Он засмеялся и ответил:
— Знаешь, что сказал по этому поводу один умный человек? Один умный человек сказал: «В жизни есть только одно наслаждение, которое не оставляет после себя осадка. Это труд». Когда-нибудь ты тоже поймешь это…
Может быть, когда-нибудь я и правда пойму, но пока что я не очень поверил в это. Мне, например, сиденье за учебниками никогда не доставляло особого наслаждения…
Мы оделись и вышли на улицу. С Невы дул сырой порывистый ветер. Уже темнело, но фонари еще не зажглись.
Мы шли молча. Отец, хмурясь, думал о чем-то своем, наверно, он все еще не мог оторваться от письменного стола. И я тоже молчал, я не хотел ему мешать.
Я вообще не понимаю, почему люди считают, что обязательно нужно о чем-то разговаривать. Иногда даже лучше идти вот так — молча.
Когда мы проходили мимо маленького тира, отец вдруг повернулся ко мне:
— Зайдем?
— Зайдем!
Раньше, когда я был поменьше, мы с отцом частенько стреляли в этом тире — это было мое самое любимое развлечение. Я тогда еще едва доставал до барьера, к тому же всегда забывал, какой глаз нужно зажмуривать, прицеливаясь, а когда нажимал спусковой крючок, то закрывал сразу оба. Но зато как я радовался, как ликовал, когда полосатый арбуз вдруг распадался на две половинки и из него возникала маленькая балерина, или когда желтый лев переворачивался вверх ногами, или начинали вертеться разноцветные крылья мельницы…
А отец стрелял быстро, почти не целясь. Только, щелкнув, разламывалось в его руках ружье, когда он загонял в ствол очередную пульку, да хлопали выстрелы.

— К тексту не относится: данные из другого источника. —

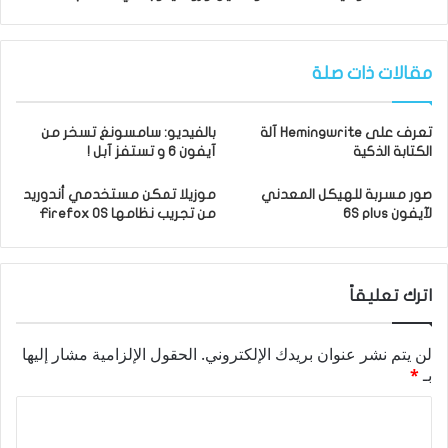
مقالات ذات صلة
تعرف على Hemingwrite آلة
بالفيديو: سامسونغ تسخر من
الكتابة الذكية
آيفون 6 و تستفز آبل !
صور مسربة للهيكل المعدني
موزيلا تمكن مستخدمي أندوريد
لآيفون 6S plus
من تجريب نظامها Firefox OS
اترك تعليقاً
لن يتم نشر عنوان بريدك الإلكتروني.
الحقول الإلزامية مشار إليها
بـ
*
ا
ل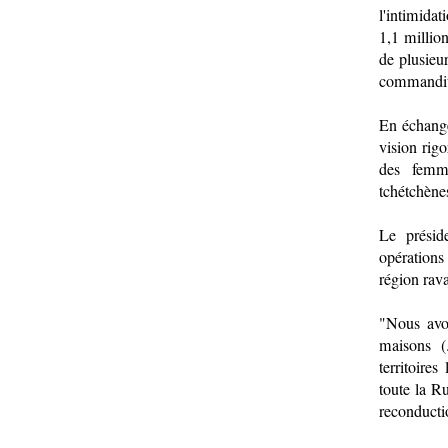
l'intimida
1,1 millio
de plusieu
commandité
En échange
vision rigo
des femme
tchétchènes
Le présid
opérations
région rav
"Nous avon
maisons (
territoire
toute la R
reconducti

Раз! — и перевернулась утка.
Раз! — и тигр прыгнул сквозь обруч.
Раз! Раз! — и завертелась балерина. И человек с усиками сдернул цилиндр.
— Еще десяточек, будьте добры. Ну-ка, что там еще осталось? Что там еще?

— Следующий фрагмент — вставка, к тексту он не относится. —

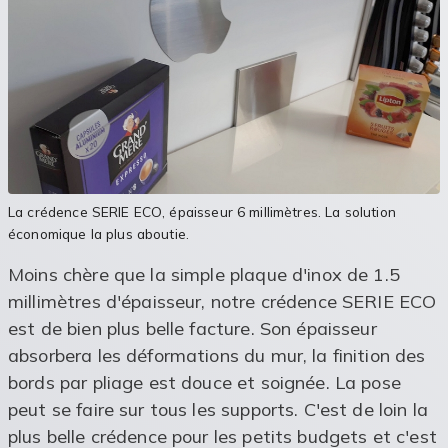
La crédence SERIE ECO, épaisseur 6 millimètres. La solution
économique la plus aboutie.
Moins chère que la simple plaque d'inox de 1.5
millimètres d'épaisseur, notre crédence SERIE ECO
est de bien plus belle facture. Son épaisseur
absorbera les déformations du mur, la finition des
bords par pliage est douce et soignée. La pose
peut se faire sur tous les supports. C'est de loin la
plus belle crédence pour les petits budgets et c'est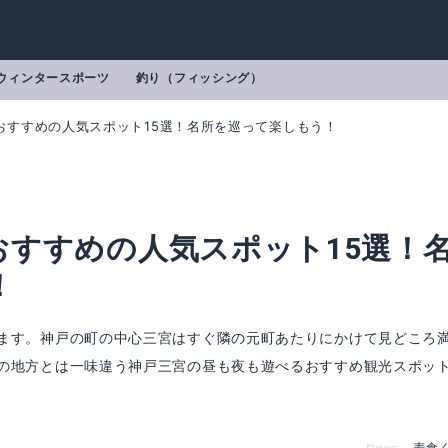
ウィンタースポーツ
釣り（フィッシング）
おすすめの人気スポット15選！名所を巡って楽しもう！
おすすめの人気スポット15選！
！
ます。神戸の町の中心三宮はすぐ隣の元町あたりにかけて見どころ
の地方とは一味違う神戸三宮の昼も夜も遊べるおすすめ観光スポッ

Неожиданно я ощутил какую-то тревогу, я никогда раньше не видел, чтобы отец стрелял в тире так торопливо, с таким азартом, — он словно старался отвлечься, старался уйти от каких-то своих мыслей.

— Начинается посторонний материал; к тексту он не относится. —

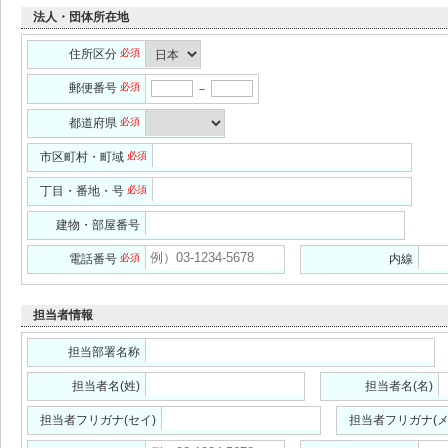
法人・団体所在地
住所区分
必須
郵便番号
必須
－
都道府県
必須
市区町村・町域
必須
丁目・番地・号
必須
建物・部屋番号
電話番号
必須
内線
担当者情報
担当部署名称
担当者名(姓)
担当者名(名)
担当者フリガナ(セイ)
担当者フリガナ(メ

Мне так и не удалось сбить серебристый самолет, только шесть пулек зря потратил, он был точно заколдованный. Пришлось переключиться на уток, пока еще отец не успел всех посбивать…
Когда мы вышли из тира на улицу, уже зажглись фонари и неоновые рекламы сверкали вовсю.
— Мо-ро-же-но-е, — прочел отец по слогам. — Зайдем?
— Зайдем!
Мороженое тоже всегда входило в программу наших развлечений в те времена, когда я был поменьше, когда каждое воскресенье мы обязательно отправлялись гулять вместе с отцом. Теперь мы повторяли маршрут тех давних прогулок.
И опять, как и в тире, мне показалось, что отец старается забыть, отвлечься, избавиться от чего-то, что не дает ему покоя. Опять какая-то тревожная торопливость почудилась мне в его движениях.